At the same time, the situation has left me feeling like I’m entirely at fault and that I’ll be the only one doing personal work during this break. He was extremely hurt and angry over me threatening to leave again, which I understand because he had warned me before that he would eventually take those threats seriously. I fully acknowledge that my reaction was unhealthy and disproportionate, even though I still feel that the underlying reason I was upset was valid. I just handled those feelings in a very destructive way.
When we discussed the conditions of the break, he told me he would not be making himself available to other women and that he did not want me talking to other men either. That gives me some reassurance that this break is not simply about him wanting to move on or punish me, but rather about trying to create space for both of us to reflect and improve.
Even so, I keep spiraling emotionally. I constantly wonder whether he misses me, whether he’s already emotionally checked out, or whether he plans to leave once the month is over. At the same time, I also feel resentment over certain promises and changes he said he would make in the relationship that never fully happened. So I feel caught between guilt for my own behavior, fear of abandonment, hope that we can repair things, and unresolved hurt toward him as well.

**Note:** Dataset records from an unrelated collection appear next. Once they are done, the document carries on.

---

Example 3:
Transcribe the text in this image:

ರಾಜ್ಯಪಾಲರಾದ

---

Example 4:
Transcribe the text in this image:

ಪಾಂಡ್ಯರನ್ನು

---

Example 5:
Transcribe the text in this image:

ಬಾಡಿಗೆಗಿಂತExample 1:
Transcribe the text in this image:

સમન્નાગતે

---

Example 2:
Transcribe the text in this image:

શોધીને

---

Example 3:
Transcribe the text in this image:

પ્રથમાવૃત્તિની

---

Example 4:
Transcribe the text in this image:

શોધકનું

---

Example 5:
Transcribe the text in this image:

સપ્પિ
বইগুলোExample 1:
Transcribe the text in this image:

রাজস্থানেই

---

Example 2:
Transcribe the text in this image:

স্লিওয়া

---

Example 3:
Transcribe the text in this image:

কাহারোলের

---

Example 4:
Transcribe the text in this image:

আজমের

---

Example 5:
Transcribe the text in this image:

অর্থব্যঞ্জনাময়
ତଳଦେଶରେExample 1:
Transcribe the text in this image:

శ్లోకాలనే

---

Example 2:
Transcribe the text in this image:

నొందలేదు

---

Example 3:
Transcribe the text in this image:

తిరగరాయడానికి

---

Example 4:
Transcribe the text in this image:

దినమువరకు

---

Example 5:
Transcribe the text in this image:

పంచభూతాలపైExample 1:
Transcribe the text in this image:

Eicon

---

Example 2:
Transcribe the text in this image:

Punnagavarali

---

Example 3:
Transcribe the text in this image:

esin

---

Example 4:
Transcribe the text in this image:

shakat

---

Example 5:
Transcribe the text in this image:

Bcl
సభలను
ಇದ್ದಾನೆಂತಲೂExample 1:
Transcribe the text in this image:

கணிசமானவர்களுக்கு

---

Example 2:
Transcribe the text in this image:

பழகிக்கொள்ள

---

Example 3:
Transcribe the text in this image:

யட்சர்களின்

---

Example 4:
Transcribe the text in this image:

He told me therapy is imperative for us to be together so I'm going back to therapy, but he never went to counseling when he said he would. I want to share these hurts but we are no contact for another 3 weeks. Any advice is much appreciated, thank you.
TL;DR: My boyfriend (anxious attachment) and I (fearful avoidant) have been together almost a year and both struggle with abandonment issues that show up in opposite ways. He became emotionally dependent and constantly sought reassurance due to anxiety/depression, while I became emotionally overwhelmed and reactive. We both developed unhealthy patterns- he suppressed his feelings and broke promises at times, while I handled conflict badly by cursing, threatening to leave, and acting out of fear/insecurity. After a recent argument involving him being at a college house I was uncomfortable with, he finally took my breakup threats seriously and suggested a one month break. We agreed not to pursue other people during it, and I genuinely want to work on myself and repair things, but I’m spiraling over whether he misses me, whether he’ll leave when the break ends, and whether I’m unfairly taking all the blame for our relationship issues.